**Goal:**
Output the data below in full, byte for byte. Nothing may differ.

═══ Data rows

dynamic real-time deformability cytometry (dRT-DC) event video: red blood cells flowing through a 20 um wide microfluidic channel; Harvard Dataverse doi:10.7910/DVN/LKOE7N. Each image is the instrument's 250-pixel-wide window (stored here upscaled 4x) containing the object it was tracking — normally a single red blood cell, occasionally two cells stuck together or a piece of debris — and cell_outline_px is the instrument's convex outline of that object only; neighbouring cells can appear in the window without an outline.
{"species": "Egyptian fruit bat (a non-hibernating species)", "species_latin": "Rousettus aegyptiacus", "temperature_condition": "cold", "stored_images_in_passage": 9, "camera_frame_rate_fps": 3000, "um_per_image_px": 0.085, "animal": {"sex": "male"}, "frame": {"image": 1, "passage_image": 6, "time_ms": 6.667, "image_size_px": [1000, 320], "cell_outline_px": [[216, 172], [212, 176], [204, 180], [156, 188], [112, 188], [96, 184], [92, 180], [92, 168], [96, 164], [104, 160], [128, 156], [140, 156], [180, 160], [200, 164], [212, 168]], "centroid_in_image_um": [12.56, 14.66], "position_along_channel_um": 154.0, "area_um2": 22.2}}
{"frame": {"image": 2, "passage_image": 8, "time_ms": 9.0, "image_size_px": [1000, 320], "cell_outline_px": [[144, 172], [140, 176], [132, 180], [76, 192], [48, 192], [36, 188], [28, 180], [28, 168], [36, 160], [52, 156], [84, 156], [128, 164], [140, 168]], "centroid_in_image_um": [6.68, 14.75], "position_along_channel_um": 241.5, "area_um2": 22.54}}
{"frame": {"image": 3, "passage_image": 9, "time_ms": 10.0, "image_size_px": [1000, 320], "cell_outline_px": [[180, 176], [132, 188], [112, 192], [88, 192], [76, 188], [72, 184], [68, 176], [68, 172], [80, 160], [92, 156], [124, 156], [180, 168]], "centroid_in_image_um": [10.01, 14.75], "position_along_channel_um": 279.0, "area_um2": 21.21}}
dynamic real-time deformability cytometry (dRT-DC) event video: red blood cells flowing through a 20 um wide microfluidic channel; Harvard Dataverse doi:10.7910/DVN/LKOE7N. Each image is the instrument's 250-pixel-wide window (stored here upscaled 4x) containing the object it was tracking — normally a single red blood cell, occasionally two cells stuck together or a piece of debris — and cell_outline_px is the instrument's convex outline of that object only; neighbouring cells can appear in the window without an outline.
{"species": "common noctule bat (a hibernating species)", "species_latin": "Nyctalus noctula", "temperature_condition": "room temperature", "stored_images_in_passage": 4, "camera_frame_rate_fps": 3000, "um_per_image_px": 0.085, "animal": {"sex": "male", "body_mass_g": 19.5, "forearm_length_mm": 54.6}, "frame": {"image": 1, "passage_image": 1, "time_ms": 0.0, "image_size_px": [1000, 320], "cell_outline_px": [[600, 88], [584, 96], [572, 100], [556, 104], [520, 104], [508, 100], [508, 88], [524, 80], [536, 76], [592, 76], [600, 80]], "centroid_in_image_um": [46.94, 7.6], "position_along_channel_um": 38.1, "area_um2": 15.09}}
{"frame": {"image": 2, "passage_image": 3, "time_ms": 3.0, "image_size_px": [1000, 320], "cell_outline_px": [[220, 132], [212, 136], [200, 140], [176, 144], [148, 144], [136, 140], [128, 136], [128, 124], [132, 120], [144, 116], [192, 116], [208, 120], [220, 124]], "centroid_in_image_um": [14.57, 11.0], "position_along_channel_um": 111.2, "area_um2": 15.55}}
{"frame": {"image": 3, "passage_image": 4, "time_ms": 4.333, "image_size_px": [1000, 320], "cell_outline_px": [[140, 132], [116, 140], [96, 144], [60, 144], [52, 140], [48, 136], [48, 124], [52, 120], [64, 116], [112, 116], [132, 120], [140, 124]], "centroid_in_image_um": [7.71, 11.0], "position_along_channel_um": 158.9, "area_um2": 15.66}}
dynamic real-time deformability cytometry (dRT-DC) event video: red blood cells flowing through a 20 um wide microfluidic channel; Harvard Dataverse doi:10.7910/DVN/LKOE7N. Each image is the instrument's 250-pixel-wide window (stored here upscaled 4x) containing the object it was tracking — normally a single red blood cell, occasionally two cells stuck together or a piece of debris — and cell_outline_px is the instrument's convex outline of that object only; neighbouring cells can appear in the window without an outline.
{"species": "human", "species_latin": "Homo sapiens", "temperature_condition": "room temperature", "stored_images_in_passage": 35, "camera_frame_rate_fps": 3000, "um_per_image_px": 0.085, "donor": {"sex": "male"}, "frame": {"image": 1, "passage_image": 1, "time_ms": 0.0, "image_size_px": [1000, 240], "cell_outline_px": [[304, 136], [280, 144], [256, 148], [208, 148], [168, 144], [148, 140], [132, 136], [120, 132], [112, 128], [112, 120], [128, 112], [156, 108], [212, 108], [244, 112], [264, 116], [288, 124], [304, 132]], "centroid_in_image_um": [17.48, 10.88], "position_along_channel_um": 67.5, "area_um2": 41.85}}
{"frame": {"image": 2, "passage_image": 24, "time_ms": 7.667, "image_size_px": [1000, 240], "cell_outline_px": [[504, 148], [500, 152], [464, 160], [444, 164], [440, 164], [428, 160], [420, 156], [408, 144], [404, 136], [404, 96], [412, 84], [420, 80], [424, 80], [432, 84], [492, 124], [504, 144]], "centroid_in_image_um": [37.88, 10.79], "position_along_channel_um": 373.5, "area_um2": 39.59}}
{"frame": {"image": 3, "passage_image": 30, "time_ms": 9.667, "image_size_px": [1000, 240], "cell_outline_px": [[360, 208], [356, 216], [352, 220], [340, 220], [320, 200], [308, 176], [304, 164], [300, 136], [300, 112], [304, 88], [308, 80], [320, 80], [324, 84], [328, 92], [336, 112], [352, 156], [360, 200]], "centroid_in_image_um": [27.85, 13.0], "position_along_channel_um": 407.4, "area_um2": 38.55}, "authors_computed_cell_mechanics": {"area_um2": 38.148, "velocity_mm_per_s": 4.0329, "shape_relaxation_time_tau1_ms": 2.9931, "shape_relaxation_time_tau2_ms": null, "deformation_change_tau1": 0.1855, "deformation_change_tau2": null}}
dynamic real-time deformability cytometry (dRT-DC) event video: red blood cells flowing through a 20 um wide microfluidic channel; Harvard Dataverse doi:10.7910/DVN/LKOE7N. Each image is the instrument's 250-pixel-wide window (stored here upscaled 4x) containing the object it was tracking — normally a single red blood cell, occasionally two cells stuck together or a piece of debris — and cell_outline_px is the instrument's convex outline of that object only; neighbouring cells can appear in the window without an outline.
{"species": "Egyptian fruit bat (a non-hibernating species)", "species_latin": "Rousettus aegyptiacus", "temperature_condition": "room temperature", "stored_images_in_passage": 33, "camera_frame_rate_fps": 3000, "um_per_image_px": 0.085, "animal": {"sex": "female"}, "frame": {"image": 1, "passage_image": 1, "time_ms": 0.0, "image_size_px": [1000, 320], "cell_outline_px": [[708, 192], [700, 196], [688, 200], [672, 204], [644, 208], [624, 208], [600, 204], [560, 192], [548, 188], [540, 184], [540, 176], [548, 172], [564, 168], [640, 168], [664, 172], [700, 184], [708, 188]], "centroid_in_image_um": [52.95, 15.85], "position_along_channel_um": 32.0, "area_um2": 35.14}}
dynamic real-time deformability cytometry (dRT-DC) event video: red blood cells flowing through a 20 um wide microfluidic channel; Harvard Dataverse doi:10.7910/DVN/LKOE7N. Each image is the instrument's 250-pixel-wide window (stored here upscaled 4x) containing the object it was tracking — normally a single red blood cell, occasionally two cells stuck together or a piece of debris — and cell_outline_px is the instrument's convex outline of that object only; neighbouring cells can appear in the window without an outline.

══════

**Result below:**
dynamic real-time deformability cytometry (dRT-DC) event video: red blood cells flowing through a 20 um wide microfluidic channel; Harvard Dataverse doi:10.7910/DVN/LKOE7N. Each image is the instrument's 250-pixel-wide window (stored here upscaled 4x) containing the object it was tracking — normally a single red blood cell, occasionally two cells stuck together or a piece of debris — and cell_outline_px is the instrument's convex outline of that object only; neighbouring cells can appear in the window without an outline.
{"species": "Egyptian fruit bat (a non-hibernating species)", "species_latin": "Rousettus aegyptiacus", "temperature_condition": "cold", "stored_images_in_passage": 9, "camera_frame_rate_fps": 3000, "um_per_image_px": 0.085, "animal": {"sex": "male"}, "frame": {"image": 1, "passage_image": 6, "time_ms": 6.667, "image_size_px": [1000, 320], "cell_outline_px": [[216, 172], [212, 176], [204, 180], [156, 188], [112, 188], [96, 184], [92, 180], [92, 168], [96, 164], [104, 160], [128, 156], [140, 156], [180, 160], [200, 164], [212, 168]], "centroid_in_image_um": [12.56, 14.66], "position_along_channel_um": 154.0, "area_um2": 22.2}}
{"frame": {"image": 2, "passage_image": 8, "time_ms": 9.0, "image_size_px": [1000, 320], "cell_outline_px": [[144, 172], [140, 176], [132, 180], [76, 192], [48, 192], [36, 188], [28, 180], [28, 168], [36, 160], [52, 156], [84, 156], [128, 164], [140, 168]], "centroid_in_image_um": [6.68, 14.75], "position_along_channel_um": 241.5, "area_um2": 22.54}}
{"frame": {"image": 3, "passage_image": 9, "time_ms": 10.0, "image_size_px": [1000, 320], "cell_outline_px": [[180, 176], [132, 188], [112, 192], [88, 192], [76, 188], [72, 184], [68, 176], [68, 172], [80, 160], [92, 156], [124, 156], [180, 168]], "centroid_in_image_um": [10.01, 14.75], "position_along_channel_um": 279.0, "area_um2": 21.21}}
dynamic real-time deformability cytometry (dRT-DC) event video: red blood cells flowing through a 20 um wide microfluidic channel; Harvard Dataverse doi:10.7910/DVN/LKOE7N. Each image is the instrument's 250-pixel-wide window (stored here upscaled 4x) containing the object it was tracking — normally a single red blood cell, occasionally two cells stuck together or a piece of debris — and cell_outline_px is the instrument's convex outline of that object only; neighbouring cells can appear in the window without an outline.
{"species": "common noctule bat (a hibernating species)", "species_latin": "Nyctalus noctula", "temperature_condition": "room temperature", "stored_images_in_passage": 4, "camera_frame_rate_fps": 3000, "um_per_image_px": 0.085, "animal": {"sex": "male", "body_mass_g": 19.5, "forearm_length_mm": 54.6}, "frame": {"image": 1, "passage_image": 1, "time_ms": 0.0, "image_size_px": [1000, 320], "cell_outline_px": [[600, 88], [584, 96], [572, 100], [556, 104], [520, 104], [508, 100], [508, 88], [524, 80], [536, 76], [592, 76], [600, 80]], "centroid_in_image_um": [46.94, 7.6], "position_along_channel_um": 38.1, "area_um2": 15.09}}
{"frame": {"image": 2, "passage_image": 3, "time_ms": 3.0, "image_size_px": [1000, 320], "cell_outline_px": [[220, 132], [212, 136], [200, 140], [176, 144], [148, 144], [136, 140], [128, 136], [128, 124], [132, 120], [144, 116], [192, 116], [208, 120], [220, 124]], "centroid_in_image_um": [14.57, 11.0], "position_along_channel_um": 111.2, "area_um2": 15.55}}
{"frame": {"image": 3, "passage_image": 4, "time_ms": 4.333, "image_size_px": [1000, 320], "cell_outline_px": [[140, 132], [116, 140], [96, 144], [60, 144], [52, 140], [48, 136], [48, 124], [52, 120], [64, 116], [112, 116], [132, 120], [140, 124]], "centroid_in_image_um": [7.71, 11.0], "position_along_channel_um": 158.9, "area_um2": 15.66}}
dynamic real-time deformability cytometry (dRT-DC) event video: red blood cells flowing through a 20 um wide microfluidic channel; Harvard Dataverse doi:10.7910/DVN/LKOE7N. Each image is the instrument's 250-pixel-wide window (stored here upscaled 4x) containing the object it was tracking — normally a single red blood cell, occasionally two cells stuck together or a piece of debris — and cell_outline_px is the instrument's convex outline of that object only; neighbouring cells can appear in the window without an outline.
{"species": "human", "species_latin": "Homo sapiens", "temperature_condition": "room temperature", "stored_images_in_passage": 35, "camera_frame_rate_fps": 3000, "um_per_image_px": 0.085, "donor": {"sex": "male"}, "frame": {"image": 1, "passage_image": 1, "time_ms": 0.0, "image_size_px": [1000, 240], "cell_outline_px": [[304, 136], [280, 144], [256, 148], [208, 148], [168, 144], [148, 140], [132, 136], [120, 132], [112, 128], [112, 120], [128, 112], [156, 108], [212, 108], [244, 112], [264, 116], [288, 124], [304, 132]], "centroid_in_image_um": [17.48, 10.88], "position_along_channel_um": 67.5, "area_um2": 41.85}}
{"frame": {"image": 2, "passage_image": 24, "time_ms": 7.667, "image_size_px": [1000, 240], "cell_outline_px": [[504, 148], [500, 152], [464, 160], [444, 164], [440, 164], [428, 160], [420, 156], [408, 144], [404, 136], [404, 96], [412, 84], [420, 80], [424, 80], [432, 84], [492, 124], [504, 144]], "centroid_in_image_um": [37.88, 10.79], "position_along_channel_um": 373.5, "area_um2": 39.59}}
{"frame": {"image": 3, "passage_image": 30, "time_ms": 9.667, "image_size_px": [1000, 240], "cell_outline_px": [[360, 208], [356, 216], [352, 220], [340, 220], [320, 200], [308, 176], [304, 164], [300, 136], [300, 112], [304, 88], [308, 80], [320, 80], [324, 84], [328, 92], [336, 112], [352, 156], [360, 200]], "centroid_in_image_um": [27.85, 13.0], "position_along_channel_um": 407.4, "area_um2": 38.55}, "authors_computed_cell_mechanics": {"area_um2": 38.148, "velocity_mm_per_s": 4.0329, "shape_relaxation_time_tau1_ms": 2.9931, "shape_relaxation_time_tau2_ms": null, "deformation_change_tau1": 0.1855, "deformation_change_tau2": null}}
dynamic real-time deformability cytometry (dRT-DC) event video: red blood cells flowing through a 20 um wide microfluidic channel; Harvard Dataverse doi:10.7910/DVN/LKOE7N. Each image is the instrument's 250-pixel-wide window (stored here upscaled 4x) containing the object it was tracking — normally a single red blood cell, occasionally two cells stuck together or a piece of debris — and cell_outline_px is the instrument's convex outline of that object only; neighbouring cells can appear in the window without an outline.
{"species": "Egyptian fruit bat (a non-hibernating species)", "species_latin": "Rousettus aegyptiacus", "temperature_condition": "room temperature", "stored_images_in_passage": 33, "camera_frame_rate_fps": 3000, "um_per_image_px": 0.085, "animal": {"sex": "female"}, "frame": {"image": 1, "passage_image": 1, "time_ms": 0.0, "image_size_px": [1000, 320], "cell_outline_px": [[708, 192], [700, 196], [688, 200], [672, 204], [644, 208], [624, 208], [600, 204], [560, 192], [548, 188], [540, 184], [540, 176], [548, 172], [564, 168], [640, 168], [664, 172], [700, 184], [708, 188]], "centroid_in_image_um": [52.95, 15.85], "position_along_channel_um": 32.0, "area_um2": 35.14}}
dynamic real-time deformability cytometry (dRT-DC) event video: red blood cells flowing through a 20 um wide microfluidic channel; Harvard Dataverse doi:10.7910/DVN/LKOE7N. Each image is the instrument's 250-pixel-wide window (stored here upscaled 4x) containing the object it was tracking — normally a single red blood cell, occasionally two cells stuck together or a piece of debris — and cell_outline_px is the instrument's convex outline of that object only; neighbouring cells can appear in the window without an outline.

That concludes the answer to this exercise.